When the roses later bloomed so beautifully but the poplar withered, I realized that merely possessing the strength of the scissors, instead of mastery, was not enough.
3.
When Mr. L was young, he had seen a yellowing tree in his grandfather’s garden. The tree had been planted in a large canister. Mr. L recalled that this tree had been quite healthy the previous year, even bearing a fruit or two. Seeing it now, yellowed and sickly, he came to the following conclusion: the plant is no longer growing because it had fallen ill; perhaps it was time to prune it.
However, Mr. L’s grandfather took the tree out of the canister and planted it in the middle of the garden. The tree, which had been yellowing because its roots were constricted by the canister, quickly adapted to the new situation. Its leaves turned green and it bore much fruit that year.
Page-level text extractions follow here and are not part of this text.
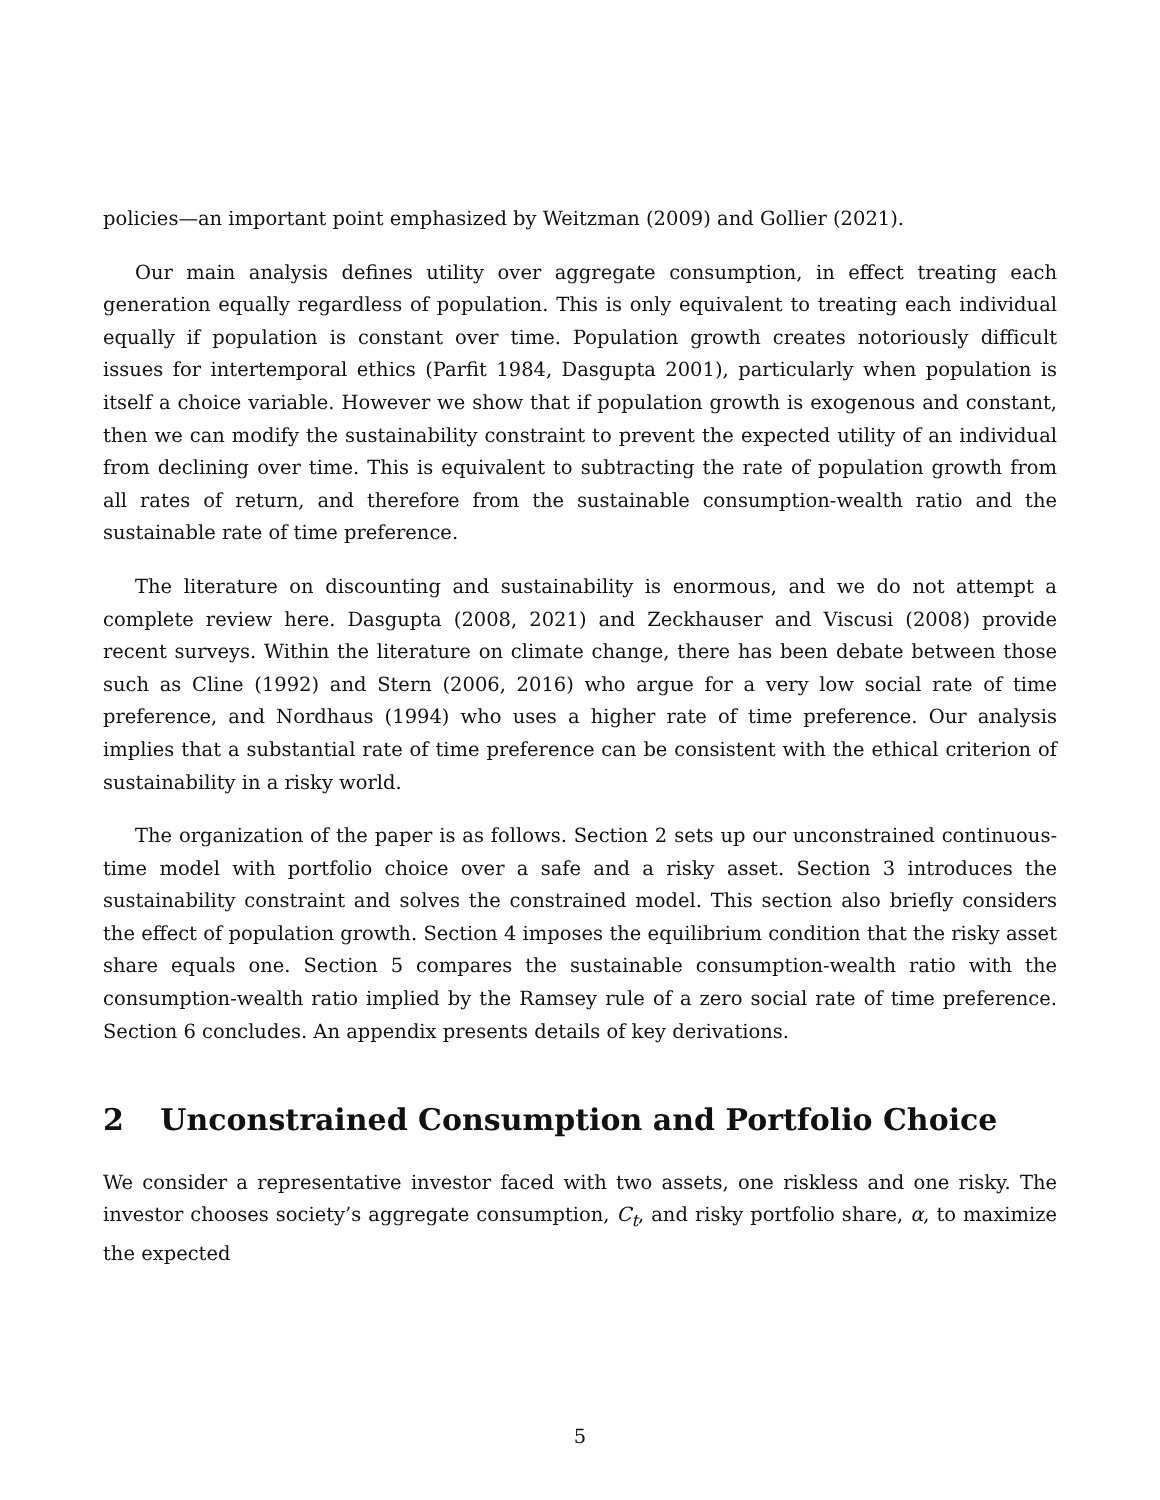policies—an important point emphasized by Weitzman (2009) and Gollier (2021).
Our main analysis defines utility over aggregate consumption, in effect treating each generation equally regardless of population. This is only equivalent to treating each individual equally if population is constant over time. Population growth creates notoriously difficult issues for intertemporal ethics (Parfit 1984, Dasgupta 2001), particularly when population is itself a choice variable. However we show that if population growth is exogenous and constant, then we can modify the sustainability constraint to prevent the expected utility of an individual from declining over time. This is equivalent to subtracting the rate of population growth from all rates of return, and therefore from the sustainable consumption-wealth ratio and the sustainable rate of time preference.
The literature on discounting and sustainability is enormous, and we do not attempt a complete review here. Dasgupta (2008, 2021) and Zeckhauser and Viscusi (2008) provide recent surveys. Within the literature on climate change, there has been debate between those such as Cline (1992) and Stern (2006, 2016) who argue for a very low social rate of time preference, and Nordhaus (1994) who uses a higher rate of time preference. Our analysis implies that a substantial rate of time preference can be consistent with the ethical criterion of sustainability in a risky world.
The organization of the paper is as follows. Section 2 sets up our unconstrained continuous-time model with portfolio choice over a safe and a risky asset. Section 3 introduces the sustainability constraint and solves the constrained model. This section also briefly considers the effect of population growth. Section 4 imposes the equilibrium condition that the risky asset share equals one. Section 5 compares the sustainable consumption-wealth ratio with the consumption-wealth ratio implied by the Ramsey rule of a zero social rate of time preference. Section 6 concludes. An appendix presents details of key derivations.
2 Unconstrained Consumption and Portfolio Choice
We consider a representative investor faced with two assets, one riskless and one risky. The investor chooses society’s aggregate consumption, C<sub>t</sub>, and risky portfolio share, α, to maximize the expected
5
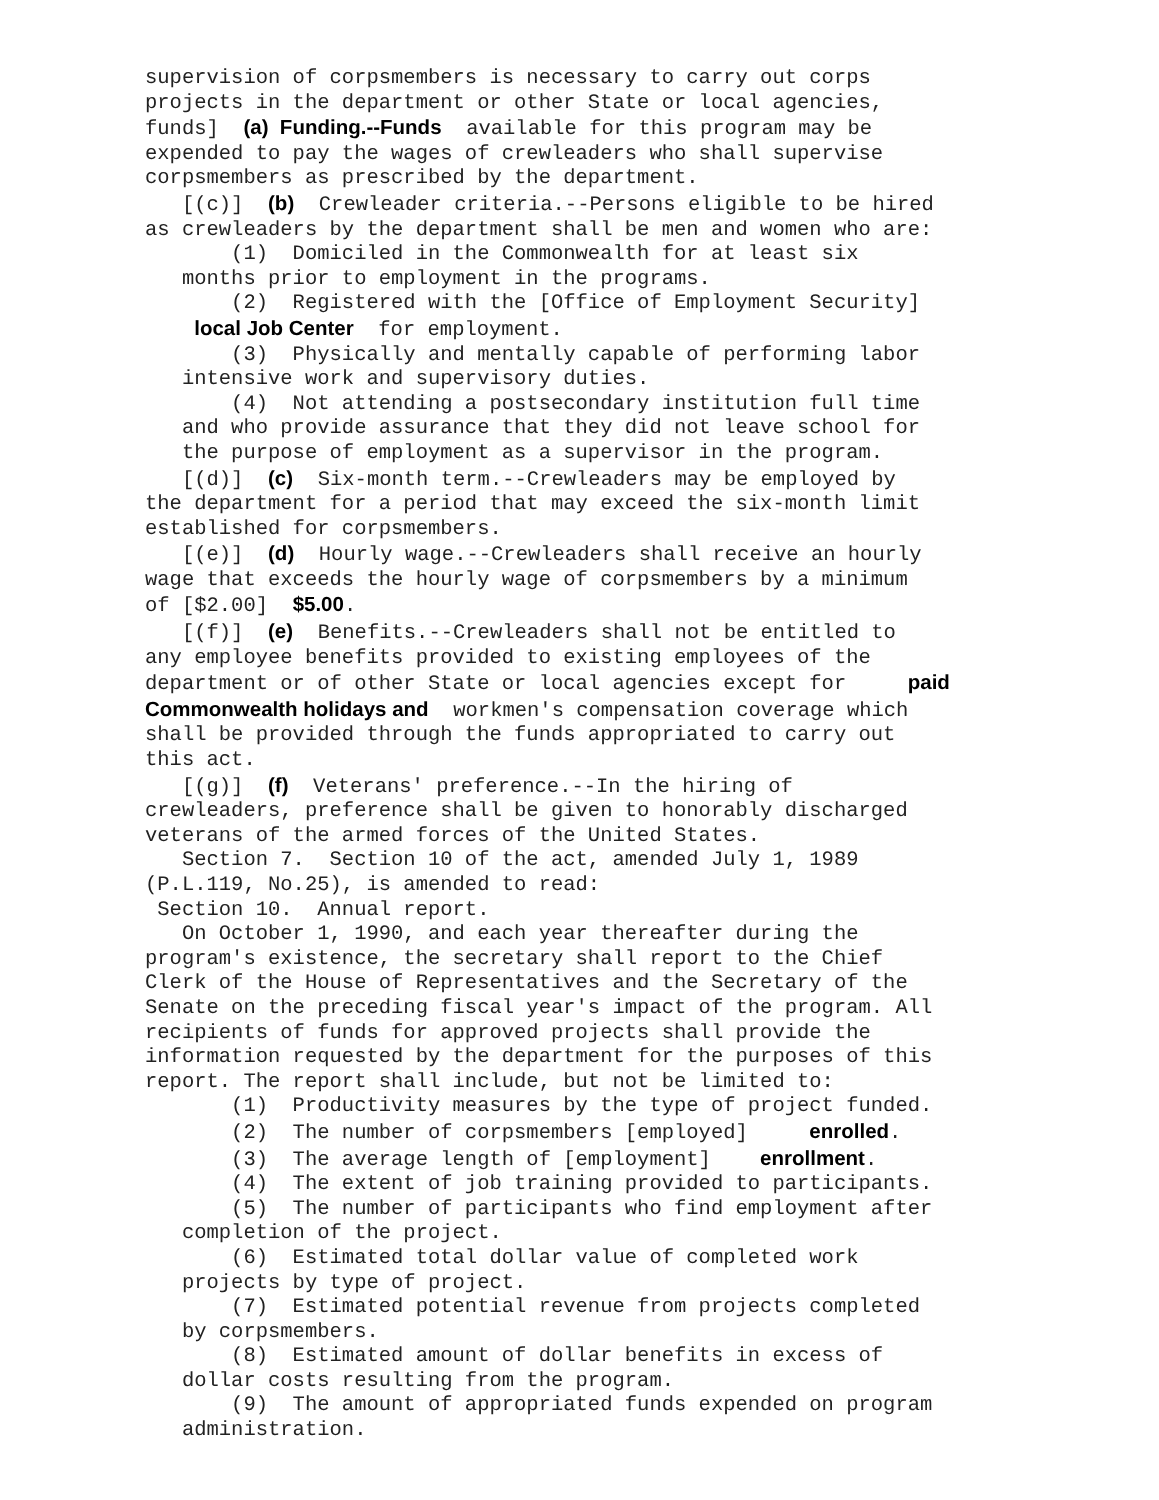supervision of corpsmembers is necessary to carry out corps projects in the department or other State or local agencies, funds] (a) Funding.--Funds available for this program may be expended to pay the wages of crewleaders who shall supervise corpsmembers as prescribed by the department. [(c)] (b) Crewleader criteria.--Persons eligible to be hired as crewleaders by the department shall be men and women who are: (1) Domiciled in the Commonwealth for at least six months prior to employment in the programs. (2) Registered with the [Office of Employment Security] local Job Center for employment. (3) Physically and mentally capable of performing labor intensive work and supervisory duties. (4) Not attending a postsecondary institution full time and who provide assurance that they did not leave school for the purpose of employment as a supervisor in the program. [(d)] (c) Six-month term.--Crewleaders may be employed by the department for a period that may exceed the six-month limit established for corpsmembers. [(e)] (d) Hourly wage.--Crewleaders shall receive an hourly wage that exceeds the hourly wage of corpsmembers by a minimum of [$2.00] $5.00. [(f)] (e) Benefits.--Crewleaders shall not be entitled to any employee benefits provided to existing employees of the department or of other State or local agencies except for paid Commonwealth holidays and workmen's compensation coverage which shall be provided through the funds appropriated to carry out this act. [(g)] (f) Veterans' preference.--In the hiring of crewleaders, preference shall be given to honorably discharged veterans of the armed forces of the United States. Section 7. Section 10 of the act, amended July 1, 1989 (P.L.119, No.25), is amended to read: Section 10. Annual report. On October 1, 1990, and each year thereafter during the program's existence, the secretary shall report to the Chief Clerk of the House of Representatives and the Secretary of the Senate on the preceding fiscal year's impact of the program. All recipients of funds for approved projects shall provide the information requested by the department for the purposes of this report. The report shall include, but not be limited to: (1) Productivity measures by the type of project funded. (2) The number of corpsmembers [employed] enrolled. (3) The average length of [employment] enrollment. (4) The extent of job training provided to participants. (5) The number of participants who find employment after completion of the project. (6) Estimated total dollar value of completed work projects by type of project. (7) Estimated potential revenue from projects completed by corpsmembers. (8) Estimated amount of dollar benefits in excess of dollar costs resulting from the program. (9) The amount of appropriated funds expended on program administration.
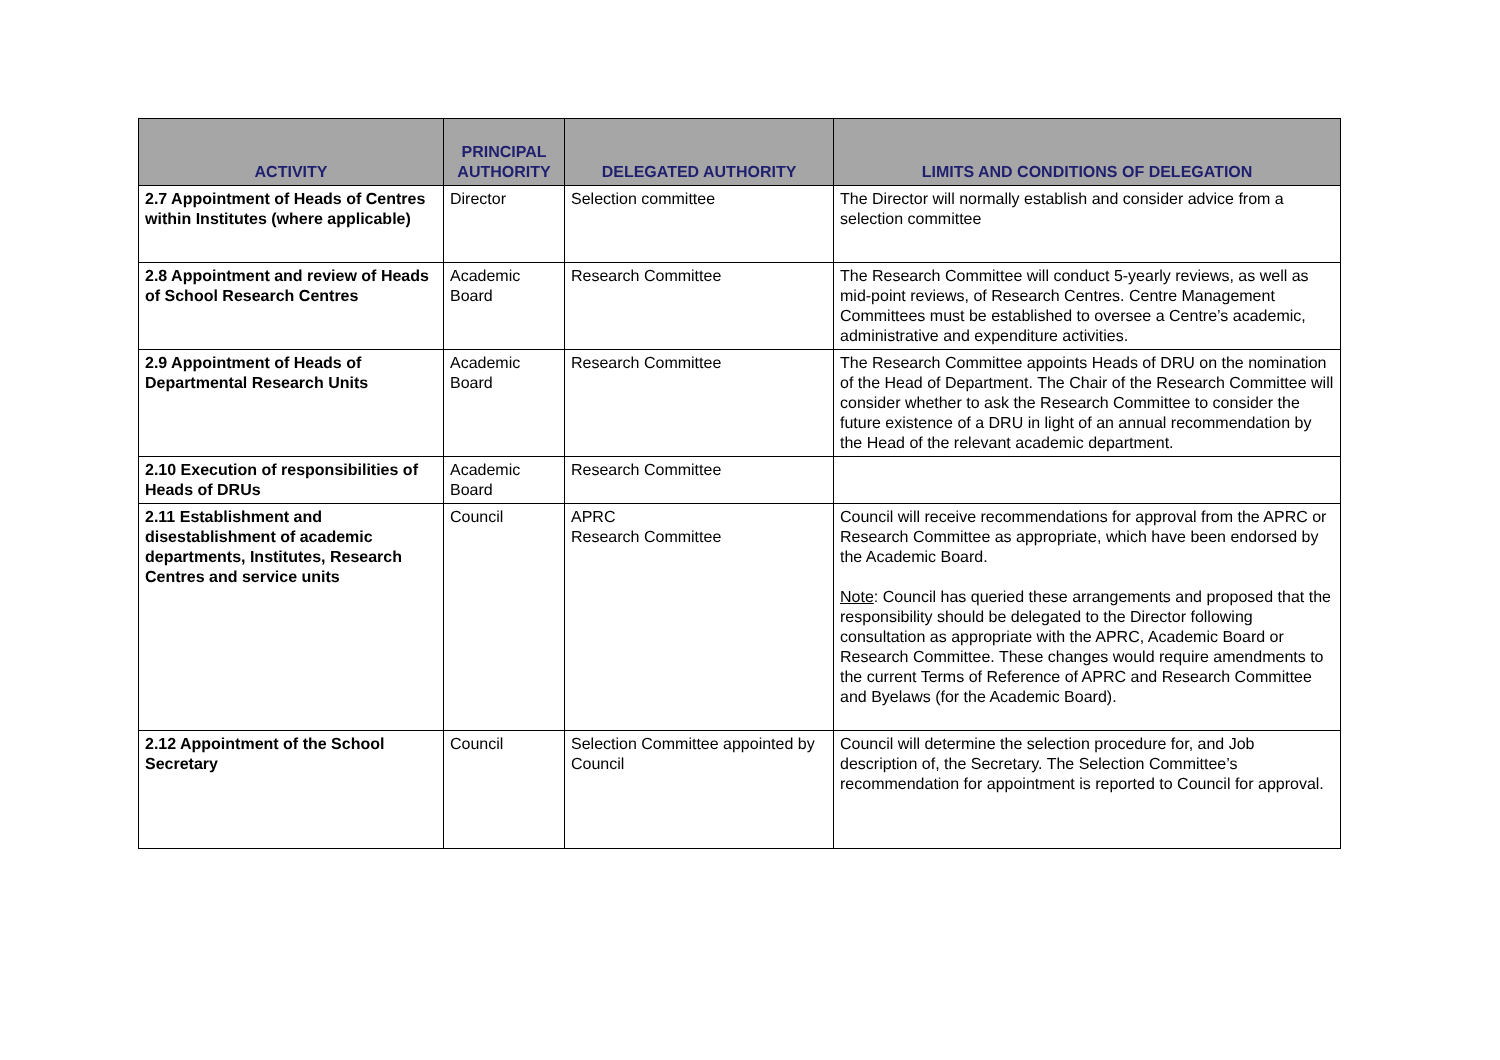| ACTIVITY | PRINCIPAL AUTHORITY | DELEGATED AUTHORITY | LIMITS AND CONDITIONS OF DELEGATION |
| --- | --- | --- | --- |
| 2.7 Appointment of Heads of Centres within Institutes (where applicable) | Director | Selection committee | The Director will normally establish and consider advice from a selection committee |
| 2.8 Appointment and review of Heads of School Research Centres | Academic Board | Research Committee | The Research Committee will conduct 5-yearly reviews, as well as mid-point reviews, of Research Centres. Centre Management Committees must be established to oversee a Centre’s academic, administrative and expenditure activities. |
| 2.9 Appointment of Heads of Departmental Research Units | Academic Board | Research Committee | The Research Committee appoints Heads of DRU on the nomination of the Head of Department. The Chair of the Research Committee will consider whether to ask the Research Committee to consider the future existence of a DRU in light of an annual recommendation by the Head of the relevant academic department. |
| 2.10 Execution of responsibilities of Heads of DRUs | Academic Board | Research Committee | |
| 2.11 Establishment and disestablishment of academic departments, Institutes, Research Centres and service units | Council | APRC Research Committee | Council will receive recommendations for approval from the APRC or Research Committee as appropriate, which have been endorsed by the Academic Board. Note : Council has queried these arrangements and proposed that the responsibility should be delegated to the Director following consultation as appropriate with the APRC, Academic Board or Research Committee. These changes would require amendments to the current Terms of Reference of APRC and Research Committee and Byelaws (for the Academic Board). |
| 2.12 Appointment of the School Secretary | Council | Selection Committee appointed by Council | Council will determine the selection procedure for, and Job description of, the Secretary. The Selection Committee’s recommendation for appointment is reported to Council for approval. |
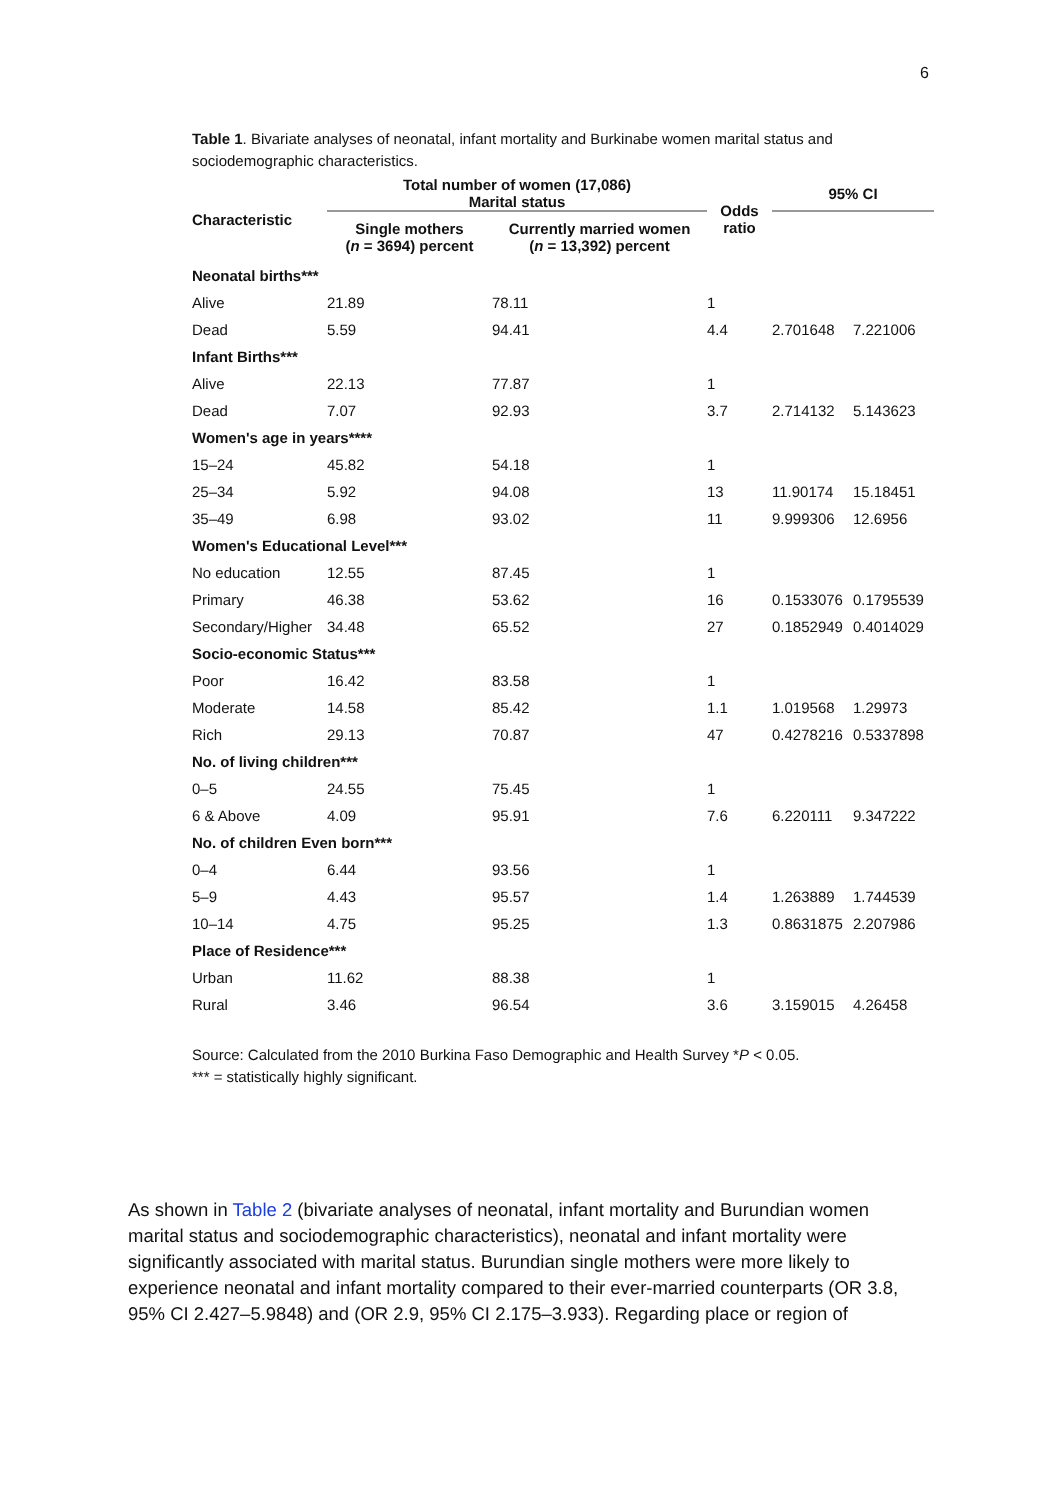6
Table 1. Bivariate analyses of neonatal, infant mortality and Burkinabe women marital status and sociodemographic characteristics.
| Characteristic | Total number of women (17,086) Marital status | | Odds ratio | 95% CI | |
| --- | --- | --- | --- | --- | --- |
| | Single mothers ( n = 3694) percent | Currently married women ( n = 13,392) percent | | | |
| Neonatal births*** | | | | | |
| Alive | 21.89 | 78.11 | 1 | | |
| Dead | 5.59 | 94.41 | 4.4 | 2.701648 | 7.221006 |
| Infant Births*** | | | | | |
| Alive | 22.13 | 77.87 | 1 | | |
| Dead | 7.07 | 92.93 | 3.7 | 2.714132 | 5.143623 |
| Women's age in years**** | | | | | |
| 15–24 | 45.82 | 54.18 | 1 | | |
| 25–34 | 5.92 | 94.08 | 13 | 11.90174 | 15.18451 |
| 35–49 | 6.98 | 93.02 | 11 | 9.999306 | 12.6956 |
| Women's Educational Level*** | | | | | |
| No education | 12.55 | 87.45 | 1 | | |
| Primary | 46.38 | 53.62 | 16 | 0.1533076 | 0.1795539 |
| Secondary/Higher | 34.48 | 65.52 | 27 | 0.1852949 | 0.4014029 |
| Socio-economic Status*** | | | | | |
| Poor | 16.42 | 83.58 | 1 | | |
| Moderate | 14.58 | 85.42 | 1.1 | 1.019568 | 1.29973 |
| Rich | 29.13 | 70.87 | 47 | 0.4278216 | 0.5337898 |
| No. of living children*** | | | | | |
| 0–5 | 24.55 | 75.45 | 1 | | |
| 6 & Above | 4.09 | 95.91 | 7.6 | 6.220111 | 9.347222 |
| No. of children Even born*** | | | | | |
| 0–4 | 6.44 | 93.56 | 1 | | |
| 5–9 | 4.43 | 95.57 | 1.4 | 1.263889 | 1.744539 |
| 10–14 | 4.75 | 95.25 | 1.3 | 0.8631875 | 2.207986 |
| Place of Residence*** | | | | | |
| Urban | 11.62 | 88.38 | 1 | | |
| Rural | 3.46 | 96.54 | 3.6 | 3.159015 | 4.26458 |
Source: Calculated from the 2010 Burkina Faso Demographic and Health Survey *P < 0.05.
*** = statistically highly significant.
As shown in Table 2 (bivariate analyses of neonatal, infant mortality and Burundian women marital status and sociodemographic characteristics), neonatal and infant mortality were significantly associated with marital status. Burundian single mothers were more likely to experience neonatal and infant mortality compared to their ever-married counterparts (OR 3.8, 95% CI 2.427–5.9848) and (OR 2.9, 95% CI 2.175–3.933). Regarding place or region of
Since that day, whenever Mr. L eats fruit, he often thinks to himself:
“Perhaps what I perceive as a flaw is in fact the strongest engine of growth.”
Comrade
Don’t say it won’t, as it might;
happen that we meet
in front of a wall
Our hands tied behind
our eyes, we did not let them be tied
bullets pierce our bodies
Don’t say it won’t, as it might;
happen that we meet
in the crowd at a station
Looking past each other,
without talking, touching
we strike at each other’s shoulders
“Take care of yourself comrade”
and a star falls on our hearts
so small -warm- red,
we walk.
II.
Don’t say it won’t, as it might;
surely it will
happen that we meet
on the large street
of a large city
You, at the front of the march
will sing the International
shouting,
I
will climb on the city’s highest tower
with a red flag in my mouth
going mad.
III.
If our bodies are lucky enough to grow old
below the shadows of red flags
I would like to walk barefoot on the soil with you
on an August night
Without talking
we would walk for a while, I suppose
then looking at the sky,
with eyes fixed on the stars
one of us would issue the command
“That is our new objective”
We would remember at the same time
“Either we will take life to dead stars,
Or death will descend upon our world.”